Au commencement de son règne, Néron fit construire dans un vaste terrain, appelé le Grand-Marché, un superbe édifice abreuvé d'eau courante, à l'usage des bouchers, qui fut appelé la Grande Boucherie. La médaille en bronze que le sénat fit frapper à cette occasion, sur laquelle on voit la riche façade de ce monument, avec l'inscription Macellum Augusti, en atteste la magnificence.
Par la suite des temps, Rome s'étant considérablement accrue, les empereurs firent construire, en différents quartiers, d'autres corps de boucheries plus ou moins considérables et somptueux.


Les boucheries dans les Gaules

Lors de la conquête des Gaules, les Romains, en y établissant leurs lois, firent construire, dans les villes métropoles et municipales, des boucheries régies par des corporations semblables à celles de Rome. La ville de Paris est celle où la communauté des bouchers, parmi les changements et modifications qu'ont essuyés celles des arts et métiers, successivement établies, a conservé le plus longtemps son administration.
Paris, renfermé dans la Cité, alors bornée vers le couchant par un bras transversal de la Seine, sur lequel Henri IV établit la rue de Harlay et les maisons qui la bordent, n'avait qu'une boucherie située dans le Parvis, où l'église de Notre-Dame a été longtemps après construite.
Les deux figures de bœufs de ronde bosse, saillantes d 1,30 mètre par-delà le portail de la petite paroisse voisine de cette boucherie, abattues en 1766, ainsi que le titre de Saint-Pierre-aux-Bœufs, attestent cette antiquité.

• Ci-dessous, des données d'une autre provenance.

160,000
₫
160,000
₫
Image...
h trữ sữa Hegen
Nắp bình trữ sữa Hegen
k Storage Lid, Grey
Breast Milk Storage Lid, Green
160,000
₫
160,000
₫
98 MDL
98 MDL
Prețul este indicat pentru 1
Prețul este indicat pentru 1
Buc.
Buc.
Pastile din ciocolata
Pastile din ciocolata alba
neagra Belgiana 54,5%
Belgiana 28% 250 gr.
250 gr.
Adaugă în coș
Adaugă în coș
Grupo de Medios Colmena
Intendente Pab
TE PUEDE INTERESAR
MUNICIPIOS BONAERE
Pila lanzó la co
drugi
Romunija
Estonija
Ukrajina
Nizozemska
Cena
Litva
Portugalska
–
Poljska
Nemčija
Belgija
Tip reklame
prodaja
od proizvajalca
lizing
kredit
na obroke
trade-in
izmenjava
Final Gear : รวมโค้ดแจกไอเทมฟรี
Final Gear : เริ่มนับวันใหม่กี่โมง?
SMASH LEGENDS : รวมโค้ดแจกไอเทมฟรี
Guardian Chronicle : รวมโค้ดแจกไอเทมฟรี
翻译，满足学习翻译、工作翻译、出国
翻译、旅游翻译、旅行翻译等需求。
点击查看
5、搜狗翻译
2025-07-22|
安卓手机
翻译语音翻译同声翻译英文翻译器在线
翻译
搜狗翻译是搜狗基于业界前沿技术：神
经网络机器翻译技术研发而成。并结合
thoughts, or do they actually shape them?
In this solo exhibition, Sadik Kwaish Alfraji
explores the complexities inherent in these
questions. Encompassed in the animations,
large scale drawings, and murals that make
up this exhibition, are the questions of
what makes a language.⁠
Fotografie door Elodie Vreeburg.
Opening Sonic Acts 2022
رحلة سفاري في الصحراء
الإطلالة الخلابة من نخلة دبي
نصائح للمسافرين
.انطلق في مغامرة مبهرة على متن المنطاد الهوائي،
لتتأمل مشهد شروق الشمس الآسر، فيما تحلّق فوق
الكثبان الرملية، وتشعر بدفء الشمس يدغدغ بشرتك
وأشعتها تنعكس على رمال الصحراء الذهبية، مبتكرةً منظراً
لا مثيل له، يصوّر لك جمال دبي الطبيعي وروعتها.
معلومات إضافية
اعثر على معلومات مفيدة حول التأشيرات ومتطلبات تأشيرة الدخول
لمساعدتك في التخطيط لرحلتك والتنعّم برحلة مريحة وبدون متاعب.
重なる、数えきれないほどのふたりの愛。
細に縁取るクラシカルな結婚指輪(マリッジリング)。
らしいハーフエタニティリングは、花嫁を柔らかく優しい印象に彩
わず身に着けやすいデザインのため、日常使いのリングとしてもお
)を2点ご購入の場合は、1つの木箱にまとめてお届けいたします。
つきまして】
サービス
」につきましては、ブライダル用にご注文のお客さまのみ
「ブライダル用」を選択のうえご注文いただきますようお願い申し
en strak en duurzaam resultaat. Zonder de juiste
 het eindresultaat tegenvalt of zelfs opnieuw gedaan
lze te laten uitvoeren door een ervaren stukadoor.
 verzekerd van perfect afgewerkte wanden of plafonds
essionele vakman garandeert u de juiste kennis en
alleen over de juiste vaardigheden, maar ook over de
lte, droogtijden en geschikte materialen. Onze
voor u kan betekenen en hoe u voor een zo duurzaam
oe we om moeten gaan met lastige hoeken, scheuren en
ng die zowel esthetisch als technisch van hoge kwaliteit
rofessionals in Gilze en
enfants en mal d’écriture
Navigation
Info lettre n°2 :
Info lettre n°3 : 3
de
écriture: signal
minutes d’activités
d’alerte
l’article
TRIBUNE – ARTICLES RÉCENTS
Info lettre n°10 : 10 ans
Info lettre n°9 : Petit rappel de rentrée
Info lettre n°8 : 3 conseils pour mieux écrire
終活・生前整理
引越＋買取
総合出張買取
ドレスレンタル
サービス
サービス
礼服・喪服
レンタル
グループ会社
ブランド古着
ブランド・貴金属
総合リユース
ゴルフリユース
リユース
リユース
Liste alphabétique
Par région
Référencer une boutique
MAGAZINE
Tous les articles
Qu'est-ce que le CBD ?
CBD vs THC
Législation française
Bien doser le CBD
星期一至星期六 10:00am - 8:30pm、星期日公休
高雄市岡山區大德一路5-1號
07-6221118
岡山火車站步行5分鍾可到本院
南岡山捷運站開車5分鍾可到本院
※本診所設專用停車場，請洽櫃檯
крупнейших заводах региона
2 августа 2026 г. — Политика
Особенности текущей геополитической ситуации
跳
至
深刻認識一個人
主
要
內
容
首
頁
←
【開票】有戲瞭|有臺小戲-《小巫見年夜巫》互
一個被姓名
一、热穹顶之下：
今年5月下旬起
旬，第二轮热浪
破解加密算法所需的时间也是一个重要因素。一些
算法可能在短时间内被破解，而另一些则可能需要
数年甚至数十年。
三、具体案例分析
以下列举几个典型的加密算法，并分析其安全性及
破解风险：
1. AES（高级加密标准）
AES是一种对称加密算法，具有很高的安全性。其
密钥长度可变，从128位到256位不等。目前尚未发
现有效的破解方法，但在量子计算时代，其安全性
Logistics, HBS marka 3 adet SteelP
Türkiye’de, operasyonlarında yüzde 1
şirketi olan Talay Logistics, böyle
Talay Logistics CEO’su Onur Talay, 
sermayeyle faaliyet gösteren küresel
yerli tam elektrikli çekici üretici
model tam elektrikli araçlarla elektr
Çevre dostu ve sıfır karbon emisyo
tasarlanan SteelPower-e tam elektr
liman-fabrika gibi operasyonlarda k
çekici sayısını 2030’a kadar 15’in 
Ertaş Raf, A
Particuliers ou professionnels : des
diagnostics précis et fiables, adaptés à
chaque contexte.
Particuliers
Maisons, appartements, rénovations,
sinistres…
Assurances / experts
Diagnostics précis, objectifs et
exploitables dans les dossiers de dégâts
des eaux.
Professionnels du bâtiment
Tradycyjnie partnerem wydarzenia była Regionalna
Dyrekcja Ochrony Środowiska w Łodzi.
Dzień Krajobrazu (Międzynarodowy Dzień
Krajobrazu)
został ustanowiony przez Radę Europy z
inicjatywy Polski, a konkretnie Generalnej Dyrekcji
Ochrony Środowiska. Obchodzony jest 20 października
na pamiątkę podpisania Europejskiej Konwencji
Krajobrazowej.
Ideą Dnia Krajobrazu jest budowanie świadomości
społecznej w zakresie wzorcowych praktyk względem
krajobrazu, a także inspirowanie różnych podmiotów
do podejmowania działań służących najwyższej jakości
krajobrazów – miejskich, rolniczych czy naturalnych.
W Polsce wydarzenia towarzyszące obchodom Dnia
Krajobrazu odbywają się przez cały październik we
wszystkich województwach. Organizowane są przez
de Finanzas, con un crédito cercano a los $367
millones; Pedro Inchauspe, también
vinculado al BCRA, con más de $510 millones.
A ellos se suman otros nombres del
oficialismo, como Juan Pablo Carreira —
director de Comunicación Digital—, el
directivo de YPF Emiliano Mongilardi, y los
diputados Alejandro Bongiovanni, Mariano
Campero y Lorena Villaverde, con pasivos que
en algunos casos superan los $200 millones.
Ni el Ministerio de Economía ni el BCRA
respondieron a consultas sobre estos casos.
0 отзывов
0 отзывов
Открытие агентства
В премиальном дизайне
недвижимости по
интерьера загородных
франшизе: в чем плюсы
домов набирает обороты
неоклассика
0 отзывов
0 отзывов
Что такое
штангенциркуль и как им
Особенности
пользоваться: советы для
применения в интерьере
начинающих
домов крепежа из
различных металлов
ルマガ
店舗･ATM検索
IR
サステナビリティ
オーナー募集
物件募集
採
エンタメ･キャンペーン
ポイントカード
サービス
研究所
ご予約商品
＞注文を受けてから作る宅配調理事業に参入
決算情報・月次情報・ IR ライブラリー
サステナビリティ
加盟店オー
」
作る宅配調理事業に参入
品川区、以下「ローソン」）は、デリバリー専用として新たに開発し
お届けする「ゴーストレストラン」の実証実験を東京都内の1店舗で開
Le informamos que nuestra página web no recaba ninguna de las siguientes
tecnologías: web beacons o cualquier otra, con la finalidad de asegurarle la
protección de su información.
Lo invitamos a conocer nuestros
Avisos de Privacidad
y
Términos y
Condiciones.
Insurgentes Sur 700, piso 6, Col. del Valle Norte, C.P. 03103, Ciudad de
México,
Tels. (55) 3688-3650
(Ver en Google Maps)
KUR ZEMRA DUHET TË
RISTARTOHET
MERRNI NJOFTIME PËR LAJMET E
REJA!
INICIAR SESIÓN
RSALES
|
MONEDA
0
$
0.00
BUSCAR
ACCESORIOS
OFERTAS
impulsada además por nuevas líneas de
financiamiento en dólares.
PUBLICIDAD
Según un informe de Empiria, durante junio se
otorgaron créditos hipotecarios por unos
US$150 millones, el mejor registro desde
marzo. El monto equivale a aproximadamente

Saint-Jacques-de-la-Boucherie

Pareillement la boucherie qui, depuis la dernière irruption des Normands, fut établie attenant la principale porte de la ville, vers le nord, donna son nom de Saint-Jacques-de-la-Boucherie à l'église qui en était la plus proche. Cette dernière boucherie, d'une construction irrégulière, que déjà, du temps de Louis-le-Gros, on appelait la vieille boucherie fut bâtie en adossement à cette forteresse. Ce nouvel établissement ayant paru assez considérable aux bouchers, qualifiés dans les actes de ce temps, carnifices parisienses, ils y réuniront tout leur commerce après avoir abandonné la boucherie du Parvis.
Philippe-Auguste en gratifia, en 1222, l'évêque et le chapitre de Paris. Ce roi donna en même temps à la communauté des bouchers des statuts de règlements et de discipline qui furent renouvelés par Philippe-le-Bel. Les autres boucheries isolées, dont les accroissements de ce qu'on appelle la ville et l'université nécessitèrent l'établissement, ne furent occupées que par des particuliers ne formant ni corps ni société. Cependant les bouchers de la grande boucherie conservèrent sur eux leur juridiction, et aucun état ne pouvait être établi sans une patente qu'ils leur délivraient.